Now, the Prime Minister’s official car is a Lexus LX (Luxury Crossover), a full-size luxury SUV.

“His security detail uses a fleet of the same model, Lexus LX manufactured by a division of Toyota.

“We were also told that those Lexus vehicles which have been used from before 2017, and nobody complained about them up to this far by the way, were in no condition to continue performing to the standards that were required of the security risks that the office of the Lesotho Prime Minister attracts,” Selinyane said.

“Now those are not the choices that cannot be made easily. This procurement (of new fleet for Prime Minister) has been delayed by anything between six and eight months, or even a year.
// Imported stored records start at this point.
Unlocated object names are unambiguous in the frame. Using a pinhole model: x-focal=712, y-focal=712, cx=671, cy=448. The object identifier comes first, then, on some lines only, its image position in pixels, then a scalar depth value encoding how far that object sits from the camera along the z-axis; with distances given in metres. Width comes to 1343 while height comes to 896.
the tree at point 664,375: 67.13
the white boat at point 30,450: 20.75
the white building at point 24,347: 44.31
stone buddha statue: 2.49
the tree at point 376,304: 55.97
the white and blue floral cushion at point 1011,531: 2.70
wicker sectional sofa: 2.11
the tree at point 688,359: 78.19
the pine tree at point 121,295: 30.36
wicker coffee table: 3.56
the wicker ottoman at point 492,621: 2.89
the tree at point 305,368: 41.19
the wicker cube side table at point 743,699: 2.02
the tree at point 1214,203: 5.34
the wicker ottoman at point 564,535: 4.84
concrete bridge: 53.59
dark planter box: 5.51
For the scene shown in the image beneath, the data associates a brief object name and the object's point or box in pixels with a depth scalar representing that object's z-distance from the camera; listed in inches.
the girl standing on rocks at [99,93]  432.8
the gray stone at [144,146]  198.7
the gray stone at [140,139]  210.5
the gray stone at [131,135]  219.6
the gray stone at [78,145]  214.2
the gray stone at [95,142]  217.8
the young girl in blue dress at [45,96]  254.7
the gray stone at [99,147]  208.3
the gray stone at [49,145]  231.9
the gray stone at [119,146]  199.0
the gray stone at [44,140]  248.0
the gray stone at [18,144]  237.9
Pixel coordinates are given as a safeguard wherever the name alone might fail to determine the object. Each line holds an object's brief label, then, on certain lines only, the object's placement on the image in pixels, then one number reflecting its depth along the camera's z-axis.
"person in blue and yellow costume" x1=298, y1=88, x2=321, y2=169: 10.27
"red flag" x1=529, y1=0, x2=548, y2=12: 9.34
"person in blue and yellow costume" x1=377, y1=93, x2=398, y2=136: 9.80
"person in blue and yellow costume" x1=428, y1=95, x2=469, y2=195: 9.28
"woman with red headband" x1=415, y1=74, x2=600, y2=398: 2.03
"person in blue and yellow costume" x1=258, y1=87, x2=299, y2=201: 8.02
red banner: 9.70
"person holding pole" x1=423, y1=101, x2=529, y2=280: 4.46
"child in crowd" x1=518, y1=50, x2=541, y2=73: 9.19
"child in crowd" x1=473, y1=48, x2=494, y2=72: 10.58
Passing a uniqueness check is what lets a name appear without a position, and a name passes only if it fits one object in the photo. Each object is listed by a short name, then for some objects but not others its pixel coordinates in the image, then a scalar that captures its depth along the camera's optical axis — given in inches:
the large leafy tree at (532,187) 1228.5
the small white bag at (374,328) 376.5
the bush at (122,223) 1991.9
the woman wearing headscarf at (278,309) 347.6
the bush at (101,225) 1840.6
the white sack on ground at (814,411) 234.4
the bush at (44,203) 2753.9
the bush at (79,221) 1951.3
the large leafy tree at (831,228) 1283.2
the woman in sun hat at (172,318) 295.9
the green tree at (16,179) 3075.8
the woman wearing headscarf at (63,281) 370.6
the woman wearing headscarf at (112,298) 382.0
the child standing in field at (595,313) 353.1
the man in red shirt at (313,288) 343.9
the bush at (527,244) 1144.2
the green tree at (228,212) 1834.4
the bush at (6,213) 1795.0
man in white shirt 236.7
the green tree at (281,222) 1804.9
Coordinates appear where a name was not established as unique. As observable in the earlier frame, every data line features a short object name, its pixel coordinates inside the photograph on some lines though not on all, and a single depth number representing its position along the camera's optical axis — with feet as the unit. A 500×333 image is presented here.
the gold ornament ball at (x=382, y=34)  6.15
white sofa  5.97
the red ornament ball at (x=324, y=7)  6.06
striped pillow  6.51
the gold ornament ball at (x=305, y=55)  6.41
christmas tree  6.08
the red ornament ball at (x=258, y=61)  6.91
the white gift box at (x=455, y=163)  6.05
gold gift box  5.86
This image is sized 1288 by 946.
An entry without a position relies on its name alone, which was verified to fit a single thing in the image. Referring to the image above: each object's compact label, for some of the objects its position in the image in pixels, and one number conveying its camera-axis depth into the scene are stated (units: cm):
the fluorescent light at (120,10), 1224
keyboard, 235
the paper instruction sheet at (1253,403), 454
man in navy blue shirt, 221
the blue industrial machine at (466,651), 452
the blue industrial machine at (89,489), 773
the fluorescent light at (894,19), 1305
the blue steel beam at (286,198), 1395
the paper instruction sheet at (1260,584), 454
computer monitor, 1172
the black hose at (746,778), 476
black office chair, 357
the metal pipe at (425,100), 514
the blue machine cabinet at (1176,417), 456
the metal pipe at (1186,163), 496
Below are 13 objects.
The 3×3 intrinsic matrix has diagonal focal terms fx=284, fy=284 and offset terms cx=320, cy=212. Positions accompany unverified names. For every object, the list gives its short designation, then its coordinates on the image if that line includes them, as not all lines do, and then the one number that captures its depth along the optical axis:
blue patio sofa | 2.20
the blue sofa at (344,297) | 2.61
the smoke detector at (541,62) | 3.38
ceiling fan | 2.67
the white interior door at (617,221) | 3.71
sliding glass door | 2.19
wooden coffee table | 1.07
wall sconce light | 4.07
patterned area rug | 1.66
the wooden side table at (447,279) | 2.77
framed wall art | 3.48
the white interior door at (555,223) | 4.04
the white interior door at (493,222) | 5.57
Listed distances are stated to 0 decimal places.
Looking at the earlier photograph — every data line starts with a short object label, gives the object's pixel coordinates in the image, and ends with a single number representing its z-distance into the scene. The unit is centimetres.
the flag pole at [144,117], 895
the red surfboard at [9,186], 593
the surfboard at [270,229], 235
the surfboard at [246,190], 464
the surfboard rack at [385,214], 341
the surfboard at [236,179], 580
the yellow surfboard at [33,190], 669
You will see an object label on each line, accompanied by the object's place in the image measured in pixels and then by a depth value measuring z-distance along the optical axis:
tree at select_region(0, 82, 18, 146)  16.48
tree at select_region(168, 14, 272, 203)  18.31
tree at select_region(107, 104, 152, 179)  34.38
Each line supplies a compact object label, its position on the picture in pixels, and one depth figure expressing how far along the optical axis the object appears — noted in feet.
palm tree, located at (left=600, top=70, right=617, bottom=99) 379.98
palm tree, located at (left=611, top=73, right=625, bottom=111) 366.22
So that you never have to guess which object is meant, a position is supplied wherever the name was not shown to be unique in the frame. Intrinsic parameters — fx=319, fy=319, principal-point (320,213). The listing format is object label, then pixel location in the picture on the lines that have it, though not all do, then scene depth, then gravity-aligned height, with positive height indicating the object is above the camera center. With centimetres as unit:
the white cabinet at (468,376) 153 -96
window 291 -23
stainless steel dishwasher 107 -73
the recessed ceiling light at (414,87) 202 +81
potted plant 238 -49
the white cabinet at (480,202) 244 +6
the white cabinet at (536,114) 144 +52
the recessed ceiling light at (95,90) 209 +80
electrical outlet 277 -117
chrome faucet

They were supposed to have been bought last year but their procurement has come to be settled this year out of the best consideration led by those responsible, those who should account,” he added.

Moeketsi, however, told reporters the country now “needs vigilance in both government and opposition to pay much attention and take actions and formulate clear policies against high levels of unemployment and rampant poverty among all vulnerable groups, particularly most disadvantaged unemployed tertiary graduates, youth and women who are a majority of our population”.

He added that it was “unacceptable” that farmers and government service suppliers “are rarely paid on time unless they have political connections with senior government officials who also endlessly continue with their unnecessary international trips with a view to receiving per diem”.

He urged government to concentrate on preparing for the “perennial food insecurity which most people are already experiencing”.

Media reports indicated earlier this month that government needed over M200 million to buy 25 255 tonnes of grain for the country’s most vulnerable communities.

Crop production in this country declined by 21 percent and the sale of livestock products dropped by 70 percent due to drought, Disaster Management Authority (DMA) announced.

The number of people who will need food will increase to about 640 000 from July until June next year unless production is boosted by intensive agriculture practices.

“The TRC is in a position now to know that about half a million Basotho face famine or severe food shortage because of the efficiency of the government,” Selinyane said yesterday.

“It is because of the openness, accountability, transparency and responsiveness and answering to the people for its actions on the part of the government that those statistics have been compiled, checked and rechecked, discussed and resources being deployed to ensure that nobody is left out of the net of potential beneficiaries and then the strategies are being put afoot.”

He further indicated that there was a recent announcement by the United Nations Development Programme (UNDP) and the DMA on behalf of government, of the preliminary estimation of the rollout of assistance.

“Other means and forms of assistance will be publicised and rolled out. This has nothing to do with, and it is not in competition with and it cannot be replaced by or it cannot replace the consideration of the security for the premiership.

“Those two things have nothing in common, it is like talking of pebbles and rubies. In this case I am not saying the pebbles are the premiership’s security and rubies are the food insecurity or vice versa,” he said.